Task to complete: Give the lines below again exactly, starting with the line that holds "L’avenir nous le" and going on through the line that holds "Infórmate aquí".

Data:
● ● ● ● ●
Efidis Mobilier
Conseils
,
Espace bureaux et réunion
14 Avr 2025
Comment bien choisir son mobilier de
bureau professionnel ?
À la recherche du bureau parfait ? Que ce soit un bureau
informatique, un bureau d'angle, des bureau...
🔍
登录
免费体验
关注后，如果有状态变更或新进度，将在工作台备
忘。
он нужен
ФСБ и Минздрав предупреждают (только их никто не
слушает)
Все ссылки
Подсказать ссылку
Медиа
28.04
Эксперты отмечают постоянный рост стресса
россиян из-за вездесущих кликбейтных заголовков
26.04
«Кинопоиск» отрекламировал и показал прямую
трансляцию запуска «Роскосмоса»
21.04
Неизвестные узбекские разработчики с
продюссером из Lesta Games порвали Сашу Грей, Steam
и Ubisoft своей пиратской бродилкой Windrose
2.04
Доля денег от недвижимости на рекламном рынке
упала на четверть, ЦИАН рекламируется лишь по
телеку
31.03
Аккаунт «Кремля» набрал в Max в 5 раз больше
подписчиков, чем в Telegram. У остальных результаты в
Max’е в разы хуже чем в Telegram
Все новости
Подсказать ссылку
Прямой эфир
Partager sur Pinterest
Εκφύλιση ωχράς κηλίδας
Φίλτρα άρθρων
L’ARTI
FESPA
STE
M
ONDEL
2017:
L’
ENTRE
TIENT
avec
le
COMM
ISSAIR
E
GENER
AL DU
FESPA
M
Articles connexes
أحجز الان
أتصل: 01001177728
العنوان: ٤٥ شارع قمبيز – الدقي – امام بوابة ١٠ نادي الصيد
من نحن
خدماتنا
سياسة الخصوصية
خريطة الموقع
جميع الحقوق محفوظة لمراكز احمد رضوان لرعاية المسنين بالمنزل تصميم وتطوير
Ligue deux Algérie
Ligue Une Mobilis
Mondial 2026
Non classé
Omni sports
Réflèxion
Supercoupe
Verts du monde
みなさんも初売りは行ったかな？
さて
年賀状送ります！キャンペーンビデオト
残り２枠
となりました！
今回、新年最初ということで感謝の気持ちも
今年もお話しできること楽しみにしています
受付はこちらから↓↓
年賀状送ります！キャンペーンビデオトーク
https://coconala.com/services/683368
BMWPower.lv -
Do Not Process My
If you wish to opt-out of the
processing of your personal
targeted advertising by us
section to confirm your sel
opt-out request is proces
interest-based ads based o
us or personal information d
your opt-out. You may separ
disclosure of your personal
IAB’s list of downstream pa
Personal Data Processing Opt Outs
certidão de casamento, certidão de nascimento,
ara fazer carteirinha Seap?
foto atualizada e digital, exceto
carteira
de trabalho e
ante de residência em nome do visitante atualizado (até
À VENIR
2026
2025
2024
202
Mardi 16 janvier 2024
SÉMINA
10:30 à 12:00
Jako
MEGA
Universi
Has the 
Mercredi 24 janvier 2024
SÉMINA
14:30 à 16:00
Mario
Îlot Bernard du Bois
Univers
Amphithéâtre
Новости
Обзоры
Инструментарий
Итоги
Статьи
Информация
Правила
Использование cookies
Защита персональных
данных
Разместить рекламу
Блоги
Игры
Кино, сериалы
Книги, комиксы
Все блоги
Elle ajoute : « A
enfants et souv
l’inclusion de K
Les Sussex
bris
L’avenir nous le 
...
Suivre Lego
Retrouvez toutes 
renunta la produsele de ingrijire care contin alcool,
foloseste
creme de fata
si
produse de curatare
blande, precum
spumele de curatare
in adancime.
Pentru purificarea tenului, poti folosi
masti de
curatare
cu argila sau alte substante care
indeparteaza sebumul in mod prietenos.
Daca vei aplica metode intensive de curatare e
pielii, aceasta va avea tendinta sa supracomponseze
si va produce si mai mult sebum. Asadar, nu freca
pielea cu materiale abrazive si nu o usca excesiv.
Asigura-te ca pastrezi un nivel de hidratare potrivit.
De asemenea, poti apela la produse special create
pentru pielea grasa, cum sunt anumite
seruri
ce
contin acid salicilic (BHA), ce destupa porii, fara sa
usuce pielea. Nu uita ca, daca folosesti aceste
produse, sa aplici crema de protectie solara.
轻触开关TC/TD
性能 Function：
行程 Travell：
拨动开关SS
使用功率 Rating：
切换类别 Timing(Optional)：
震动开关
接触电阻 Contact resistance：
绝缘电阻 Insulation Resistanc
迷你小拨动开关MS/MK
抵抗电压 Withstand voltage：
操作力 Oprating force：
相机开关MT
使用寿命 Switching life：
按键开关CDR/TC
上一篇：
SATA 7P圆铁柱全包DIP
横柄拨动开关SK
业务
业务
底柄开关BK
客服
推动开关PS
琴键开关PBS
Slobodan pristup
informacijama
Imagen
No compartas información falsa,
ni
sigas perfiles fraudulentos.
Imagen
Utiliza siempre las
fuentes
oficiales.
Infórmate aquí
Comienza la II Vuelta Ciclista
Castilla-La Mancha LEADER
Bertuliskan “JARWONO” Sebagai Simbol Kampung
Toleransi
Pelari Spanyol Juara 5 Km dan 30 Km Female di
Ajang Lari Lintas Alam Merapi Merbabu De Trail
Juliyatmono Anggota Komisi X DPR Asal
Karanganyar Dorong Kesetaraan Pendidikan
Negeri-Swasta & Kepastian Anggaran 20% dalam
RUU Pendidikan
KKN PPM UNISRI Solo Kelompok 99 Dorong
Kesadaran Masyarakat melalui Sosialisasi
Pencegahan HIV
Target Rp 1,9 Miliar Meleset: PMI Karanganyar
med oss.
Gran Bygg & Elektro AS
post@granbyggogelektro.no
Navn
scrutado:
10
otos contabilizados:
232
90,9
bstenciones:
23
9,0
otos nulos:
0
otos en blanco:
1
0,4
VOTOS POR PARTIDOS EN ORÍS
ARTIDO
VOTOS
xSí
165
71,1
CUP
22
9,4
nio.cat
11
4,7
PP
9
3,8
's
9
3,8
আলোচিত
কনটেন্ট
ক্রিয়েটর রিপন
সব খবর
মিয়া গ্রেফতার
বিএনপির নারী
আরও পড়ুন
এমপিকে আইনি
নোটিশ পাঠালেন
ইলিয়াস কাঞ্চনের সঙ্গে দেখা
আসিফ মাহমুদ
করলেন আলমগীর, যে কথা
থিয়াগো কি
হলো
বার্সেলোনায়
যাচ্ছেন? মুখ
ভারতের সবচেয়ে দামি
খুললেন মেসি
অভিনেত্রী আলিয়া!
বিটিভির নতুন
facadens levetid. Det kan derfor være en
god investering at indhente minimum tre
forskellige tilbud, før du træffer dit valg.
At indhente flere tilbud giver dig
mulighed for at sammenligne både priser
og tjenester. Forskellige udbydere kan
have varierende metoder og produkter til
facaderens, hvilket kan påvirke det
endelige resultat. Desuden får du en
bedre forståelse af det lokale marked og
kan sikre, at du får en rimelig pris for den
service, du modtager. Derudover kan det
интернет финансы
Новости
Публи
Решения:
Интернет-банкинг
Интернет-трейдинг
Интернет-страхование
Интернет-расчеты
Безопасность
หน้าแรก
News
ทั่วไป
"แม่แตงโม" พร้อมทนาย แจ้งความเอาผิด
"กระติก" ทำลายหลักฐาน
● ● ● ● ●
Solution below:
L’avenir nous le 
...
Suivre Lego
Retrouvez toutes 
renunta la produsele de ingrijire care contin alcool,
foloseste
creme de fata
si
produse de curatare
blande, precum
spumele de curatare
in adancime.
Pentru purificarea tenului, poti folosi
masti de
curatare
cu argila sau alte substante care
indeparteaza sebumul in mod prietenos.
Daca vei aplica metode intensive de curatare e
pielii, aceasta va avea tendinta sa supracomponseze
si va produce si mai mult sebum. Asadar, nu freca
pielea cu materiale abrazive si nu o usca excesiv.
Asigura-te ca pastrezi un nivel de hidratare potrivit.
De asemenea, poti apela la produse special create
pentru pielea grasa, cum sunt anumite
seruri
ce
contin acid salicilic (BHA), ce destupa porii, fara sa
usuce pielea. Nu uita ca, daca folosesti aceste
produse, sa aplici crema de protectie solara.
轻触开关TC/TD
性能 Function：
行程 Travell：
拨动开关SS
使用功率 Rating：
切换类别 Timing(Optional)：
震动开关
接触电阻 Contact resistance：
绝缘电阻 Insulation Resistanc
迷你小拨动开关MS/MK
抵抗电压 Withstand voltage：
操作力 Oprating force：
相机开关MT
使用寿命 Switching life：
按键开关CDR/TC
上一篇：
SATA 7P圆铁柱全包DIP
横柄拨动开关SK
业务
业务
底柄开关BK
客服
推动开关PS
琴键开关PBS
Slobodan pristup
informacijama
Imagen
No compartas información falsa,
ni
sigas perfiles fraudulentos.
Imagen
Utiliza siempre las
fuentes
oficiales.
Infórmate aquí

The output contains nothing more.